Physical examination. The main purpose of this examination is to look for recurrence of cancer and for new cancers in either breast. Your doctor will examine both breasts, the lymph nodes in the armpit and collarbone areas, the chest wall and the abdomen. Your arm will also be examined for “lymphedema” (swelling of the arm due to a build-up of lymphatic fluid, which can occur after removal of armpit lymph nodes) or any infection associated with it.

Shouldn’t I have regular tests to make sure the cancer hasn’t
come back somewhere else?
No. The only regular test you need is mammography. Regular mammography is recommended to detect any return of cancer in the same breast or any new cancer in the opposite breast. The chance of a cure is better when these cancers are found early. If cancer does spread to other parts of the body, life expectancy is the same whether it is detected early or not. So routine use of other tests — such as bone and liver scanning, chest x-rays, blood tests and tests for tumour markers — is unnecessary and not recommended.

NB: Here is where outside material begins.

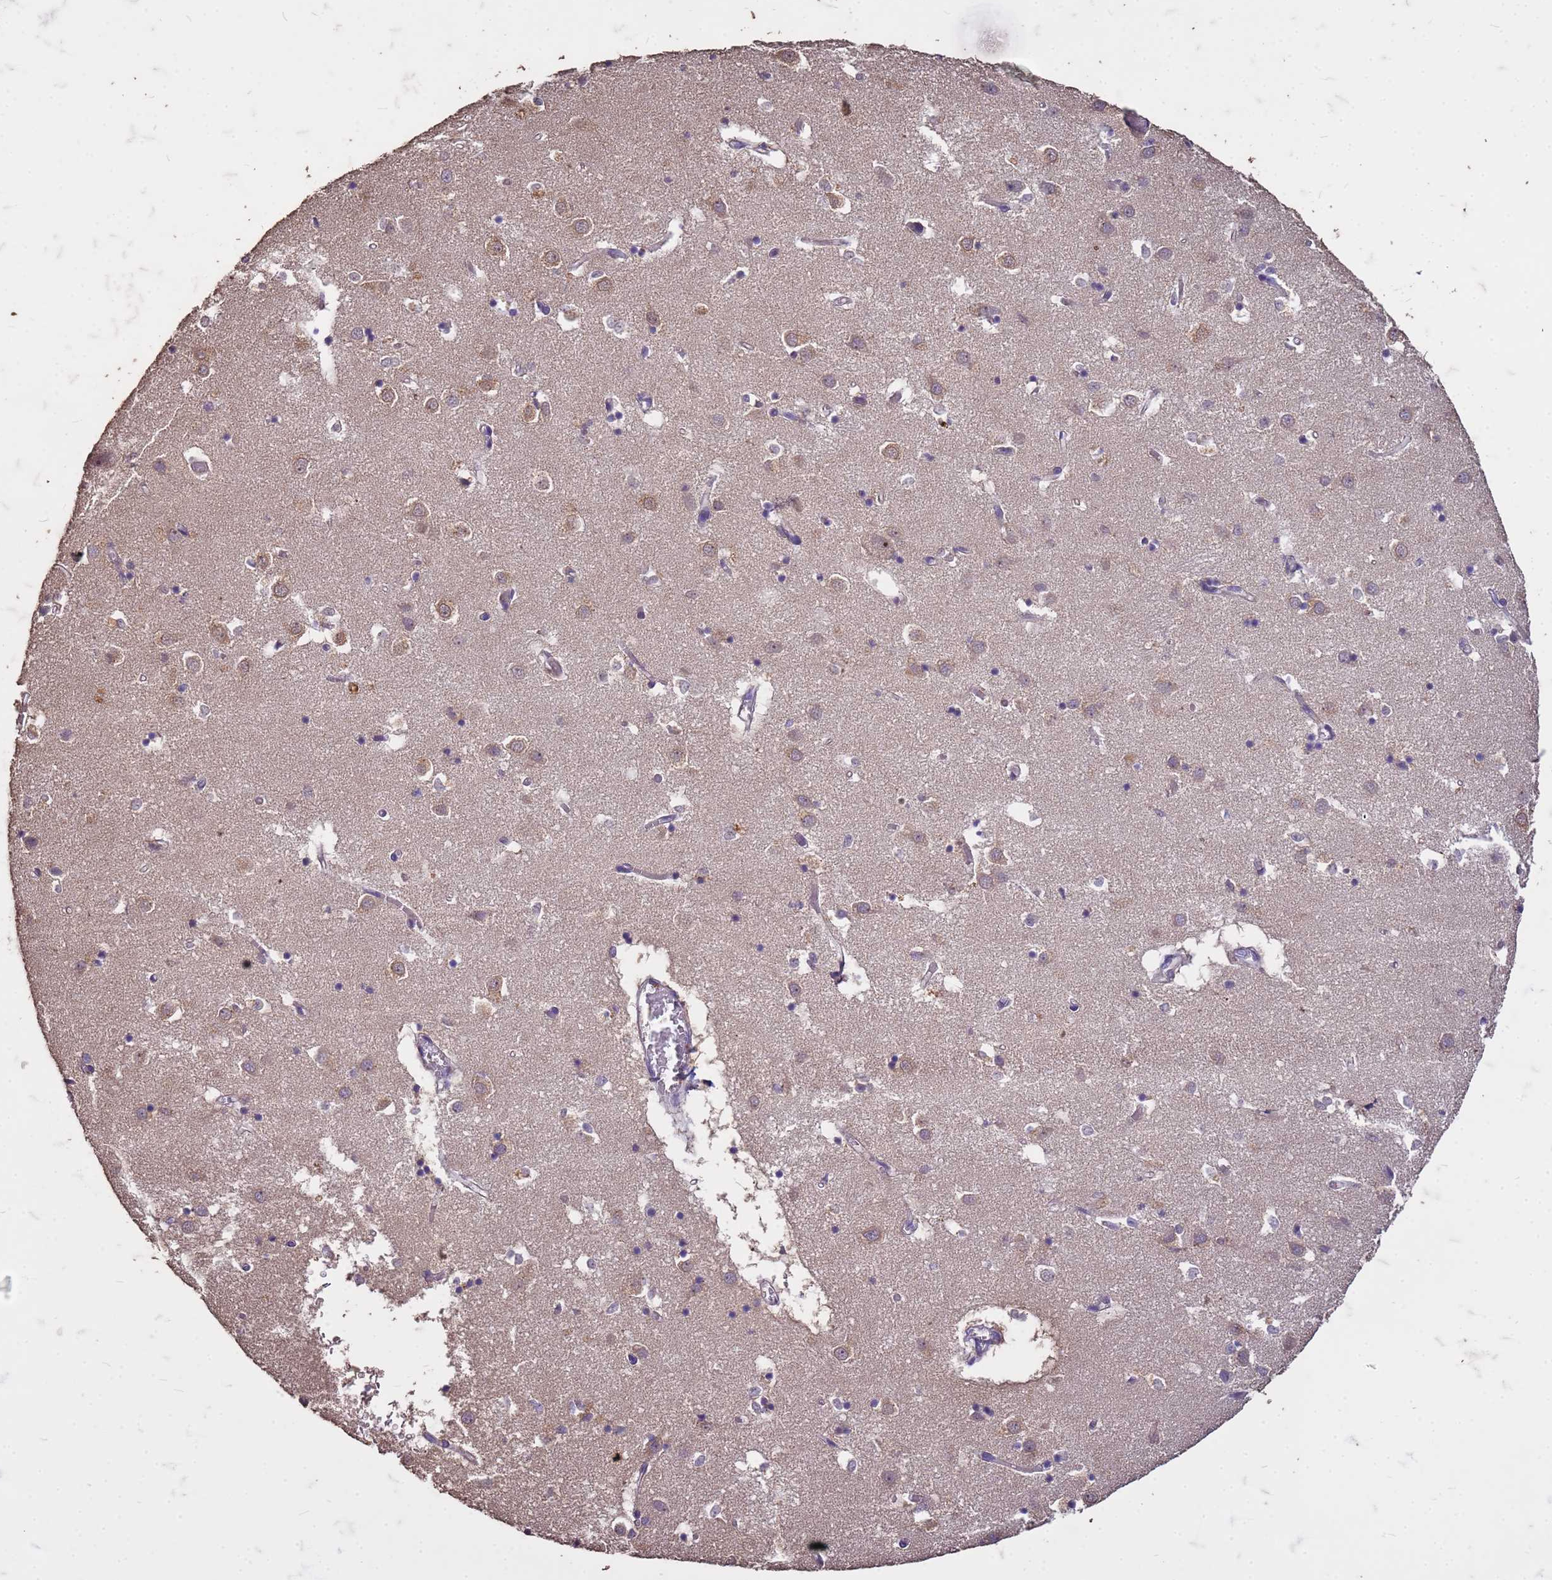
{"staining": {"intensity": "negative", "quantity": "none", "location": "none"}, "tissue": "caudate", "cell_type": "Glial cells", "image_type": "normal", "snomed": [{"axis": "morphology", "description": "Normal tissue, NOS"}, {"axis": "topography", "description": "Lateral ventricle wall"}], "caption": "A high-resolution photomicrograph shows IHC staining of normal caudate, which displays no significant staining in glial cells. The staining was performed using DAB (3,3'-diaminobenzidine) to visualize the protein expression in brown, while the nuclei were stained in blue with hematoxylin (Magnification: 20x).", "gene": "FAM184B", "patient": {"sex": "male", "age": 70}}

What if I get new symptoms or feel something is wrong between
After treatment for breast cancer, many women will experience pain or other unpleasant symptoms. If these problems come and go, or disappear within a week or so, they are very unlikely to be related to cancer. However, sometimes a problem does not go away. If you have any new, persistent symptoms, you should report them immediately, without waiting for your next regular appointment. Such symptoms may include the following:
new, persistent pain,
persistent coughing,
discovery of a lump in either breast,
unusual changes at the site of your surgery or in the scar itself,
a persistent tired feeling,
loss of appetite,
tingling or numbness in the arm or hand,
swelling of the arm (even slight swelling can signal lymphedema, which can be painful and is often easier to treat if recognized early) or
any new symptom that is unusual, severe or persistent.

I would like to find someone to talk over these issues with, between visits to my doctor.
Support of this sort can be valuable in addition to any comfort it may give.

Where can I find support?
It has long been known that patients who have a good network of social and emotional support feel better. There is now some evidence that this kind of support can not only help control problems like pain, nausea and depression but may even prolong life in the long term after
breast cancer has been diagnosed. Good support is part of good cancer care. It can take many forms, including regular visits to a health professional, interaction with other women who have had breast cancer or simply talking things over with a relative or a good friend. Any or all of these can make a great deal of difference. Ask your doctor about breast cancer support groups and advocacy groups in your area. The people in these groups know what you’re going through and know how to help in a way no one else can. You can also call your local branch of the Canadian Cancer Society or the Cancer Information Service, toll-free at 888 939-3333. The family counselling or social work department at your regional cancer centre will also be able to help you find support groups.

What is a clinical trial?
My doctor has mentioned that I could participate in one.
A clinical trial is a carefully designed research study that usually involves comparing one cancer treatment with another. At some time you may be invited to take part in such a trial. Whether you join the trial is entirely up to you. Just about everything that we already know about breast cancer treatment comes from previous clinical trials. Yet, many questions about breast cancer treatment are still unanswered. Since there is still so much left to learn, new trials are urgently needed to plan the best care for the future. If you wish to add to knowledge in this way, ask your doctor about possible trials you could join.